#### Material provided

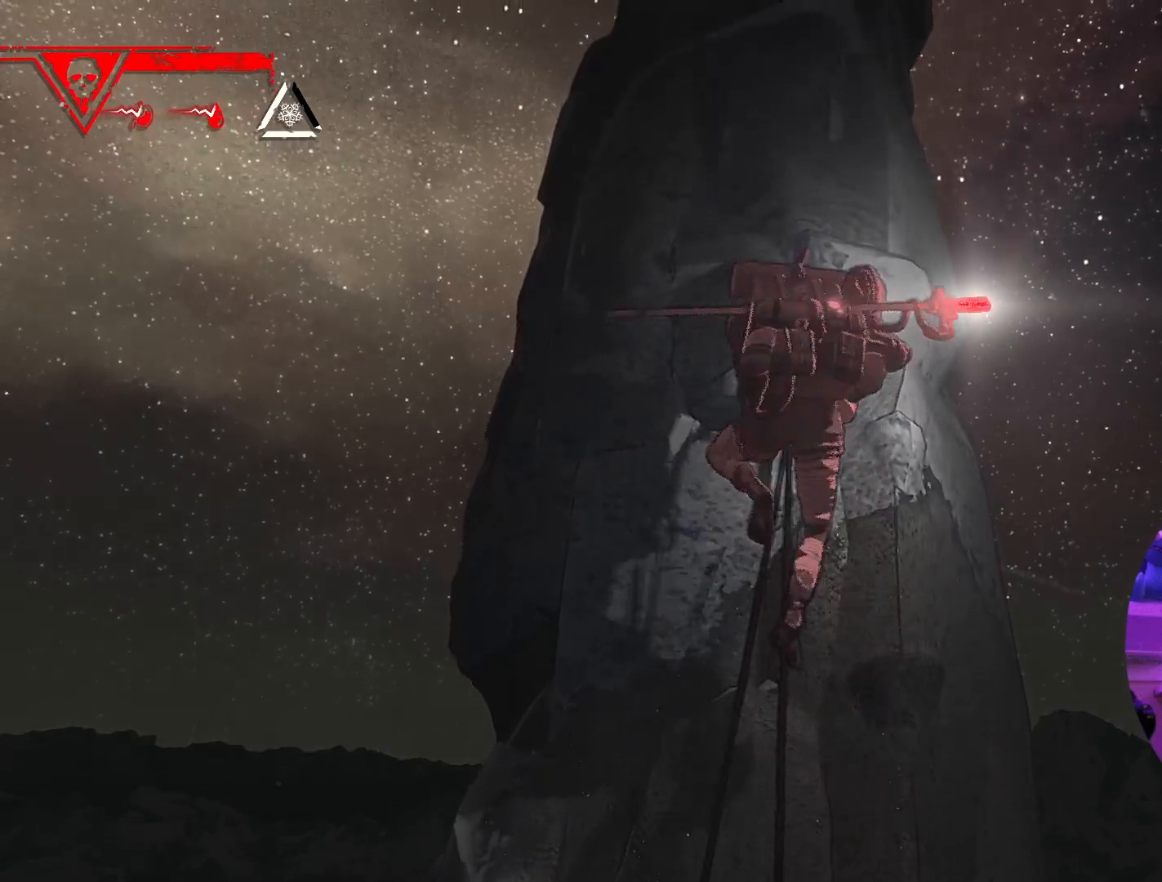
{"buttons": ["R2"], "left_stick": "up", "right_stick": "center", "events": []}
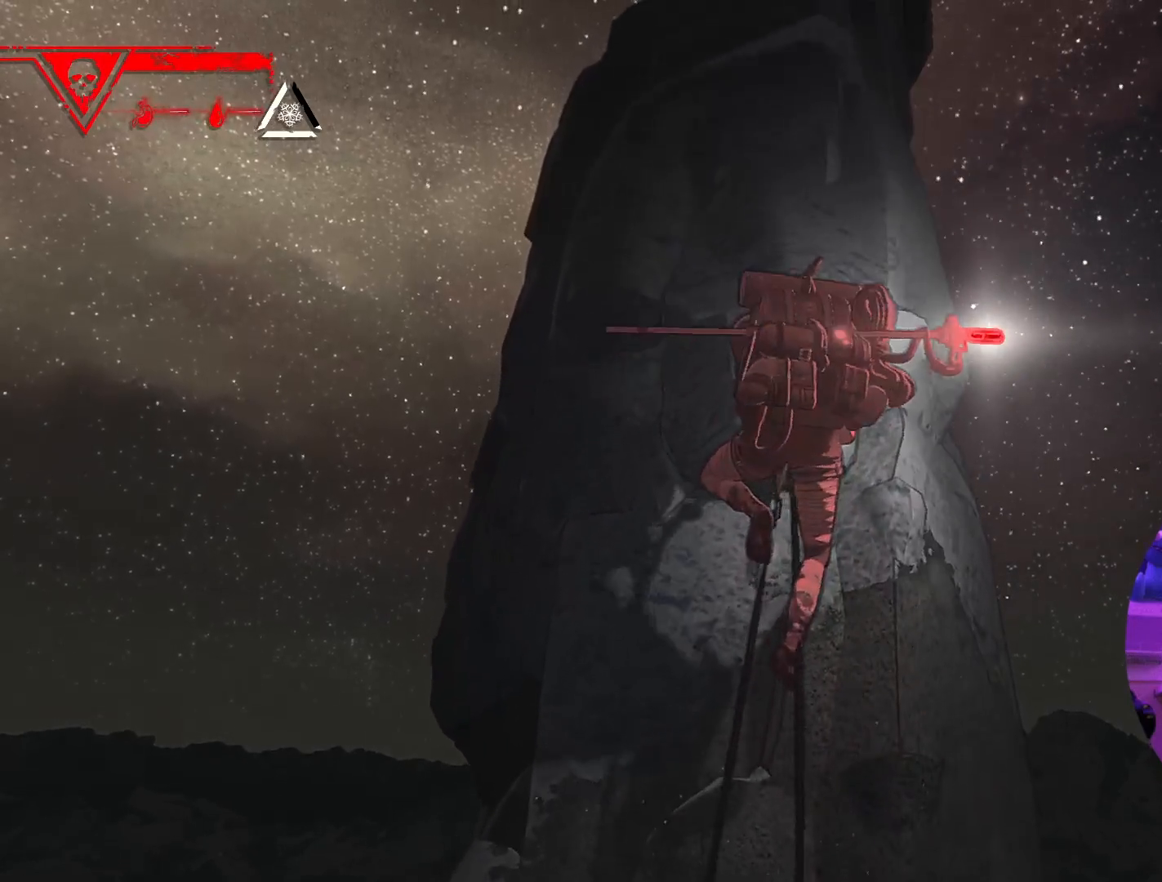
{"buttons": ["R2"], "left_stick": "up", "right_stick": "center", "events": []}
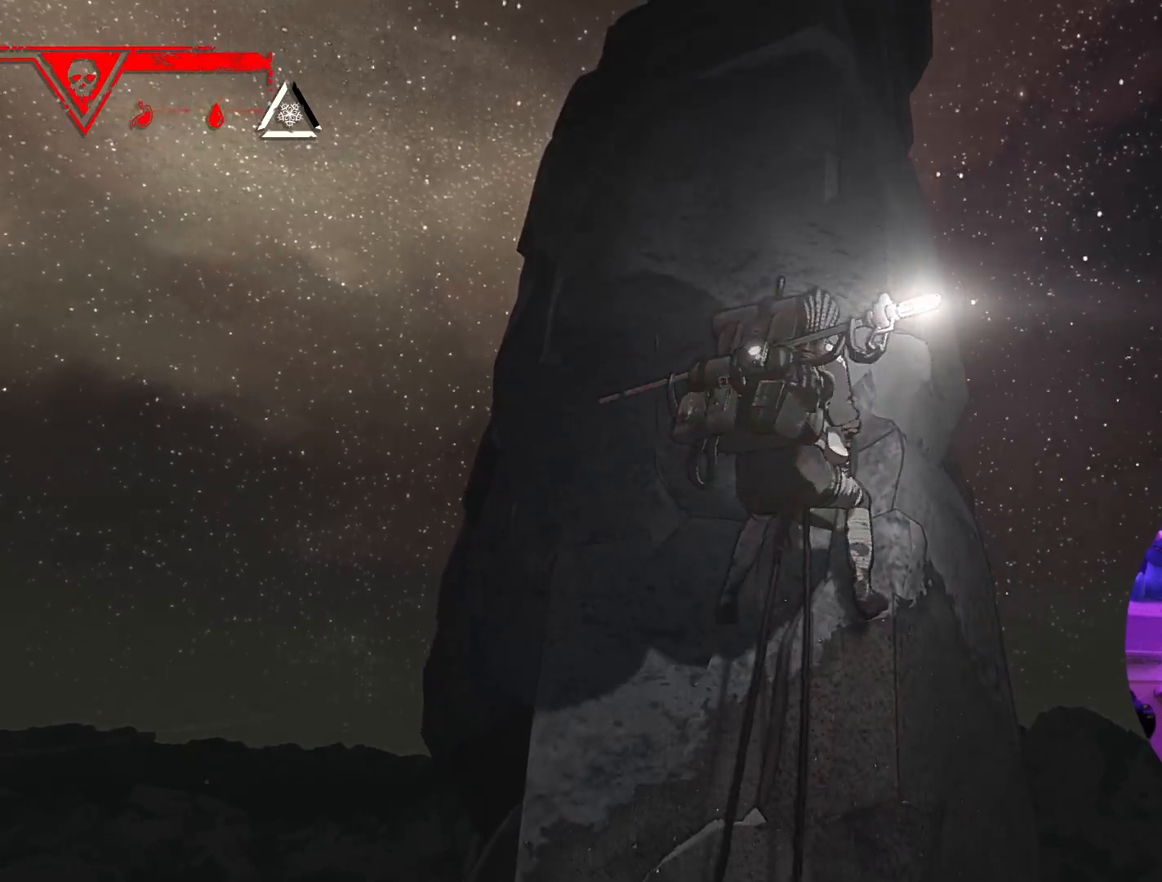
{"buttons": [], "left_stick": "up", "right_stick": "center", "events": [[300, "R2", "up"]]}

########

**Prompt:** Copy all the data exactly as written, but skip any picture.

**Answer to this problem:**
{"buttons": ["R2"], "left_stick": "up", "right_stick": "center", "events": []}
{"buttons": ["R2"], "left_stick": "up", "right_stick": "center", "events": []}
{"buttons": [], "left_stick": "up", "right_stick": "center", "events": [[300, "R2", "up"]]}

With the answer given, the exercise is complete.